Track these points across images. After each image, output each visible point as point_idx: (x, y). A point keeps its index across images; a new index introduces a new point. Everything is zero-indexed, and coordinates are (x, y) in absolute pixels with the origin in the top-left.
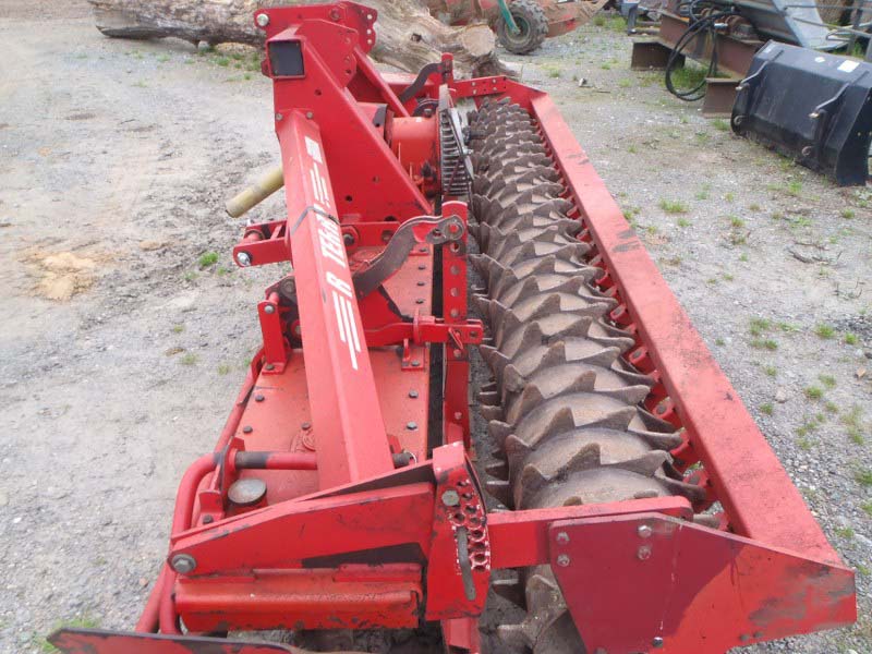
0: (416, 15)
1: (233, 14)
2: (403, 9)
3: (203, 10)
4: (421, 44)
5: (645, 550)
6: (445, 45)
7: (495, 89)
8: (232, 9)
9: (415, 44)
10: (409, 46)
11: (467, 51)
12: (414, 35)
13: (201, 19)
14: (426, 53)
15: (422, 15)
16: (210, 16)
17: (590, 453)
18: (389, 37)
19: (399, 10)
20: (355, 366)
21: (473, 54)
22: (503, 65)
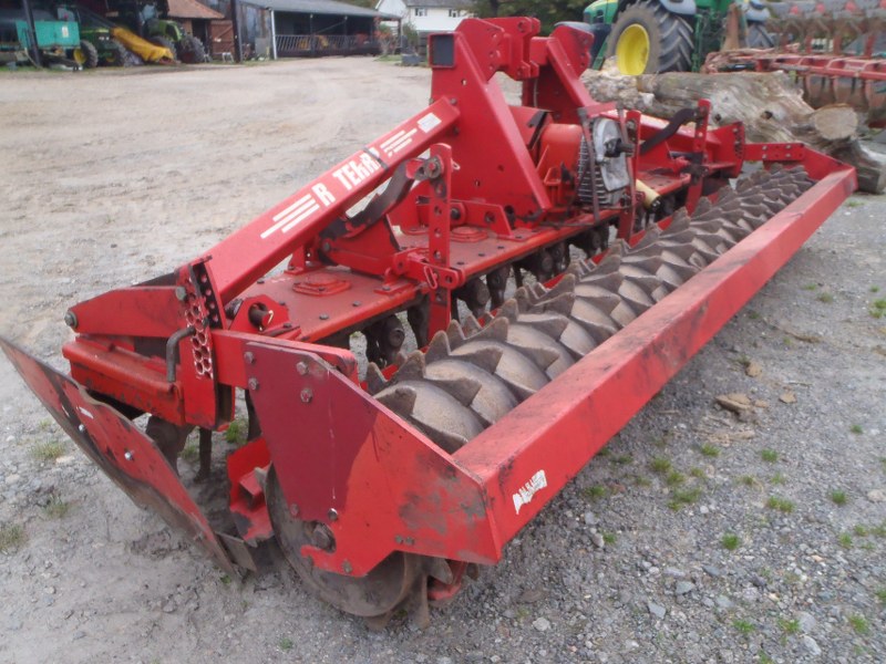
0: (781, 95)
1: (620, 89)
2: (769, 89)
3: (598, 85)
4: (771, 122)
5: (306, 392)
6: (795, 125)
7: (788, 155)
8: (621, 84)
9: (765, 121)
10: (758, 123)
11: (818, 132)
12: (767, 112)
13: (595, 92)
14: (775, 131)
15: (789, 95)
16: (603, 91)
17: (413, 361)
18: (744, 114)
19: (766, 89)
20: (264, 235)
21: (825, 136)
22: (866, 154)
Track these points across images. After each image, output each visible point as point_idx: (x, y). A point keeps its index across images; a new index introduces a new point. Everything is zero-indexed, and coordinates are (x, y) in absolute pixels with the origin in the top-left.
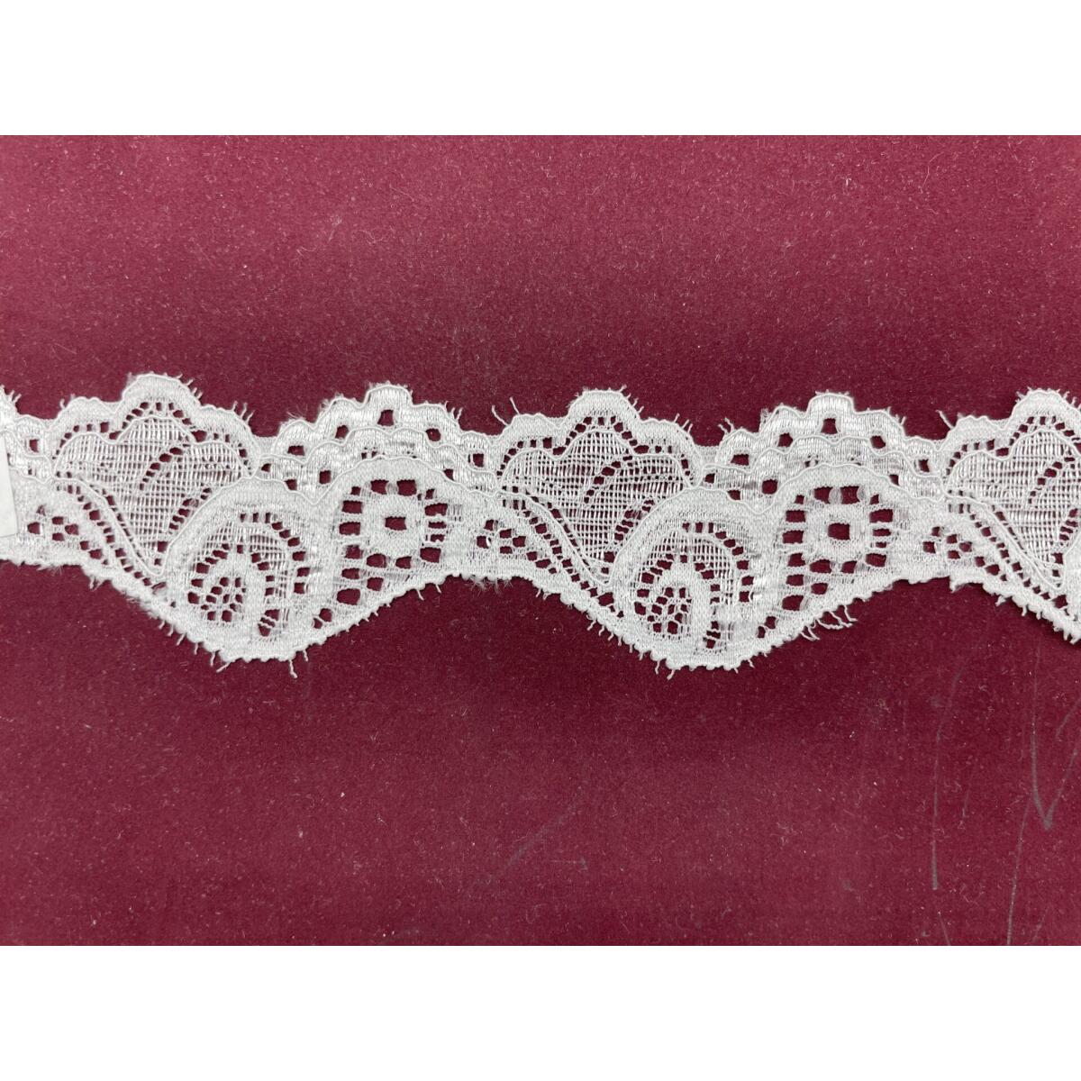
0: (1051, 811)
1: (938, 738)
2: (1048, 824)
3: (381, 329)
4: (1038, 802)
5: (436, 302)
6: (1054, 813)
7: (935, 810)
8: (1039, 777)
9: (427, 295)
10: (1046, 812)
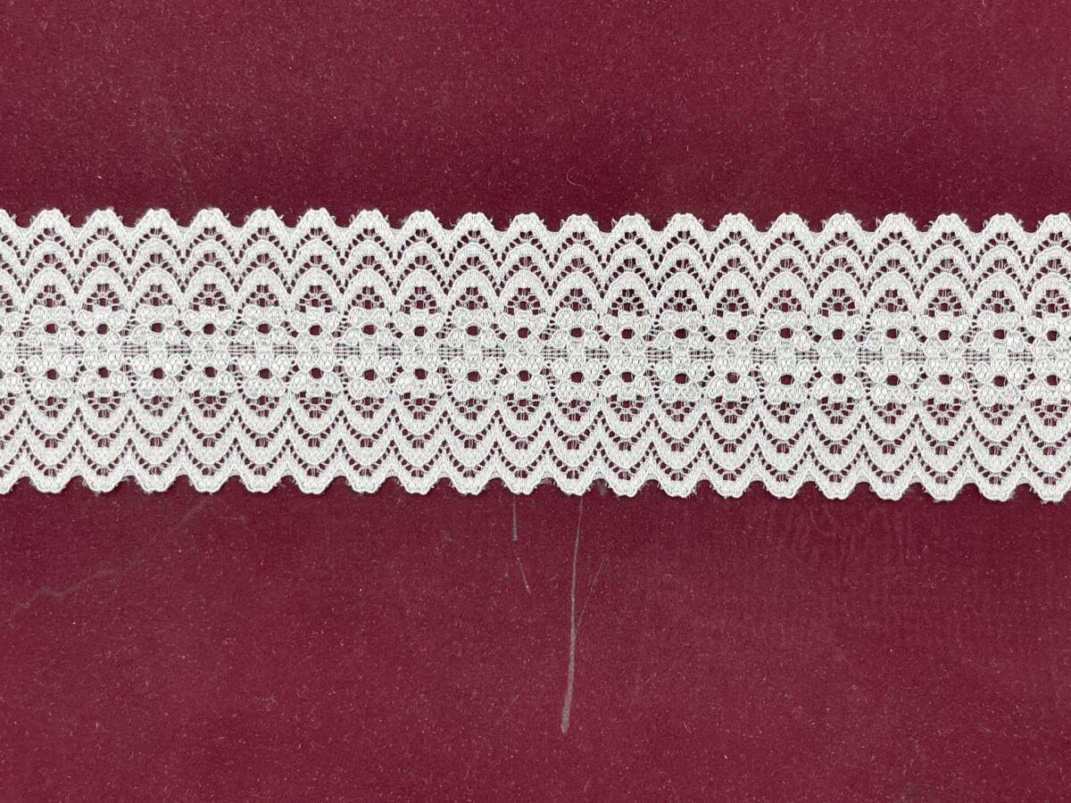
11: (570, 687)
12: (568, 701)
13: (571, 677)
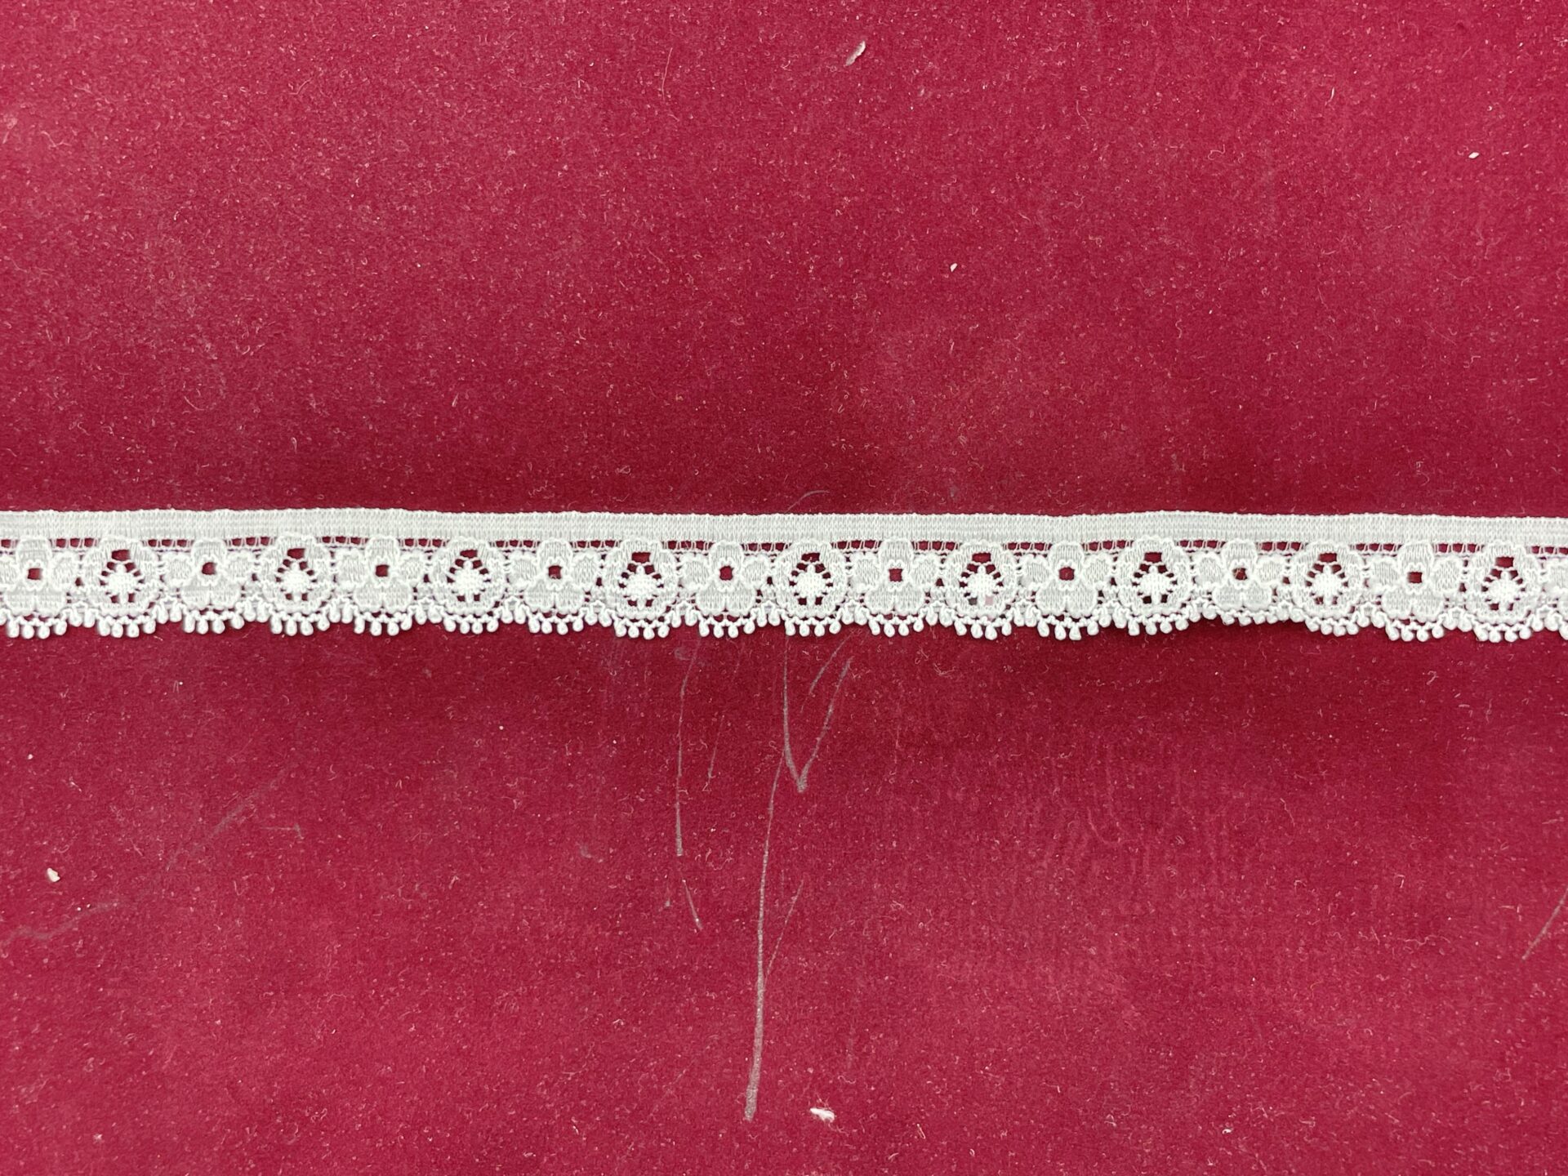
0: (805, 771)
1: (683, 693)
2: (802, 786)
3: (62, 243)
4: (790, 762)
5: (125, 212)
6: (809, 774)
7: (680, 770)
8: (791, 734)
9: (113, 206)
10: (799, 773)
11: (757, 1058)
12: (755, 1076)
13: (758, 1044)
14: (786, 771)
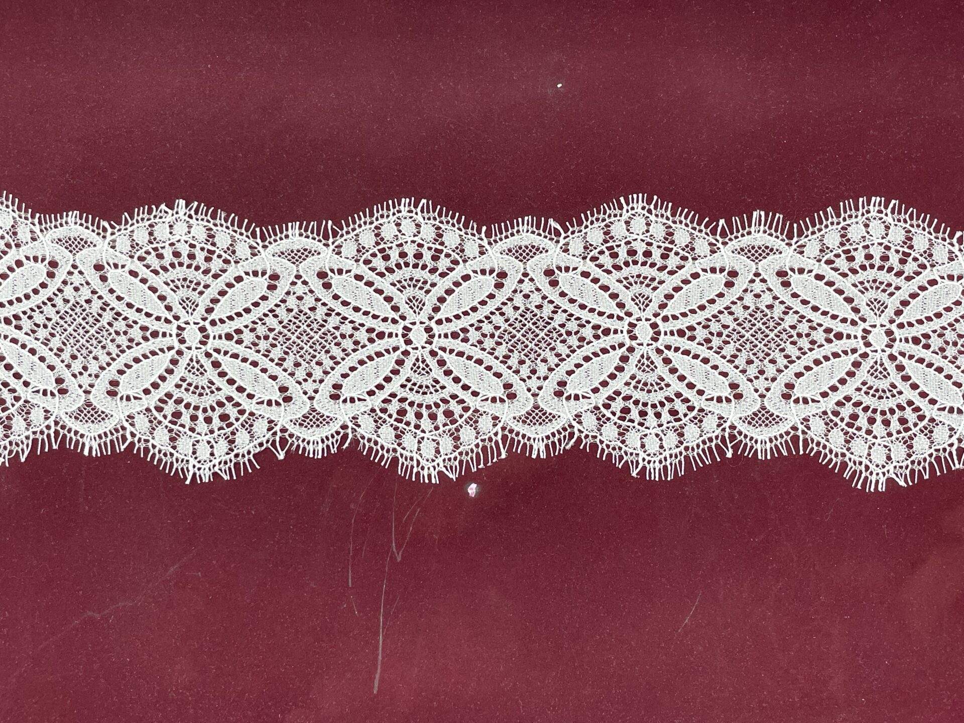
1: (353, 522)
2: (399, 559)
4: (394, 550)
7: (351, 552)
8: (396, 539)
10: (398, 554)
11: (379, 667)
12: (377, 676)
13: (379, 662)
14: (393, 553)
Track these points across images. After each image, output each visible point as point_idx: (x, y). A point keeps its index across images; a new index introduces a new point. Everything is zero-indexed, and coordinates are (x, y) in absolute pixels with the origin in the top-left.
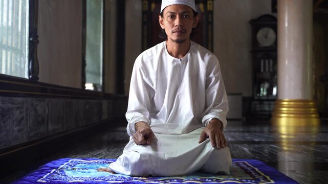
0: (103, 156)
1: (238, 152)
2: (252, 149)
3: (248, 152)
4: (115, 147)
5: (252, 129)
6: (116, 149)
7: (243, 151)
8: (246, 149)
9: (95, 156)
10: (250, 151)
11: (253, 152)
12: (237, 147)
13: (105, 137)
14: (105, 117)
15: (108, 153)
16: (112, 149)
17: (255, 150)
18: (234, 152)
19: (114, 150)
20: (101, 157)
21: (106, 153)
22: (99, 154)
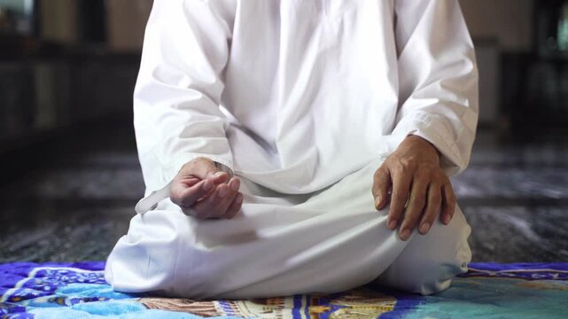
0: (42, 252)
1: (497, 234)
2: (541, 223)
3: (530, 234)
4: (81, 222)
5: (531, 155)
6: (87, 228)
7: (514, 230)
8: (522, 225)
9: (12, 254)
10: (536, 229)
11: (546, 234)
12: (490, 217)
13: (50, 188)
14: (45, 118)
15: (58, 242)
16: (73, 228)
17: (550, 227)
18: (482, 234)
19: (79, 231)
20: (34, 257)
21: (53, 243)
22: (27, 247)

++++++

• Exercise goal:
A clean copy is needed of the lines above from the one with "1: (938, 738)" up to and including the one with "12: (568, 701)". Please set it down exactly, with no pictures.

• Written response:
1: (938, 738)
2: (1048, 824)
3: (381, 329)
4: (1038, 802)
5: (436, 302)
6: (1054, 813)
7: (935, 810)
8: (1039, 777)
9: (427, 295)
10: (1046, 812)
11: (570, 687)
12: (568, 701)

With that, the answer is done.